They even have bizarre restrictions on hunter hosts, so many hoops to jump through at different times that it makes guides the easiest option. However, it was probably the only way they could get something like this to survive the political process.

Morover, I have to go through all this stuff if I want to go home and hunt deer on the land to which I, and I alone, hold the title. Pretty bizarre.

M.

Non-resident (Canadian) and Non-resident Alien hunters of big game, wolf and coyote must be accompanied by a licensed guide or a Hunter Host. Each of these hunters has two options:

1. he or she may contract the holder of a valid Big Game Outfitter-guide Permit, be guided by a Big Game Designated Guide, and hunt under the authority of a licence allocated to an outfitter-guide (for information on outfitter-guides, contact the Alberta Professional Outfitters Society at http://www.apos.ab.ca), OR
2. he or she may be hosted by a Hunter Host (see below) - usually a relative or friend - and hunt according to the following restrictions and conditions:
* Non-resident Aliens may hunt with a Hunter Host only if they have not done so in the previous two (2) fiscal years (April 1 - March 31).
* Non-residents (Canadian) and Non-resident Aliens are limited to certain licences as indicated in the Licence Availability section under Licensing and Costs.
* Non-resident Aliens hosted by Hunter Hosts may hunt big game only during seasons that do not require one of the special licences, obtained through a draw, indicated by a in the Big Games Seasons (WMUs) section or listed under Additional Special Licence Draw Hunts.
* A Non-resident Alien and his or her intended Hunter Host must apply at a Fish and Wildlife Division office for their licences and make a statutory declaration that he or she understands the terms and conditions of the licences (Scroll down to view Hunter Host Licence).
* A Non-resident Alien must not hunt bighorn sheep, cougar or trophy antelope while accompanied by a Hunter Host.

Provided records
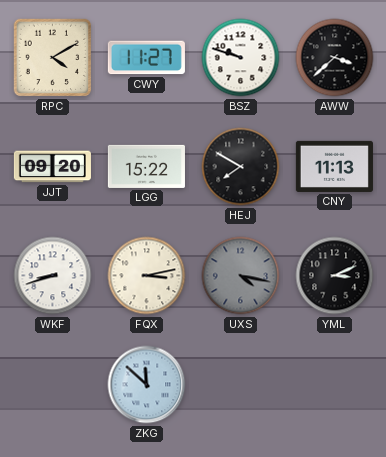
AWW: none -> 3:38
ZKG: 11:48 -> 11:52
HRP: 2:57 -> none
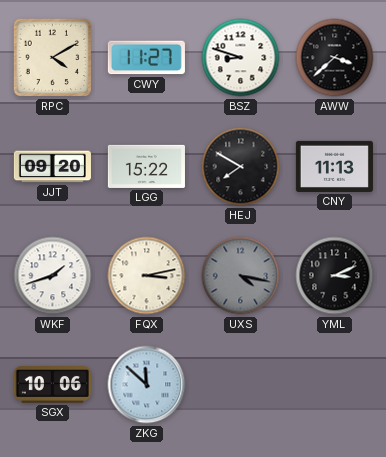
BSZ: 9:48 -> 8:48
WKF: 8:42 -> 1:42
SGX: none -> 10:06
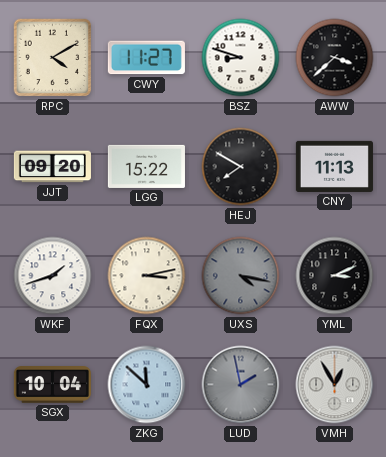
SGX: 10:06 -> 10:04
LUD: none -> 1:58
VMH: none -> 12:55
...
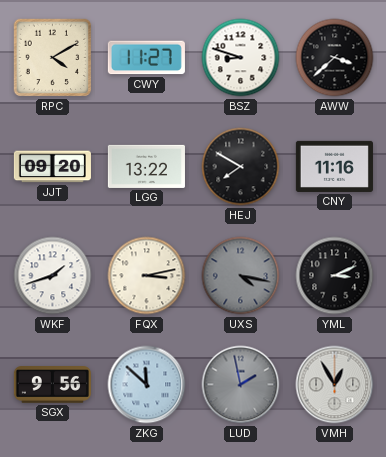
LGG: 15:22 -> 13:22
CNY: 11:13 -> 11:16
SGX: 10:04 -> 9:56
--
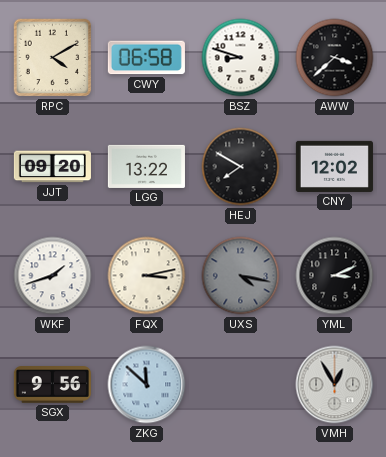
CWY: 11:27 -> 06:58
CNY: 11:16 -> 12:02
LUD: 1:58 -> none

Parts of the exercise
• 1. From the hunting regulations text above, quote the passage between "They even have" and "title. Pretty bizarre.", inclusive.
• 2. In the hunting regulations text above, which animals must a Non-resident Alien not hunt while accompanied by a Hunter Host?

Outputs
• 1.
They even have bizarre restrictions on hunter hosts, so many hoops to jump through at different times that it makes guides the easiest option. However, it was probably the only way they could get something like this to survive the political process.

Morover, I have to go through all this stuff if I want to go home and hunt deer on the land to which I, and I alone, hold the title. Pretty bizarre.

• 2. Bighorn sheep, cougar, and trophy antelope.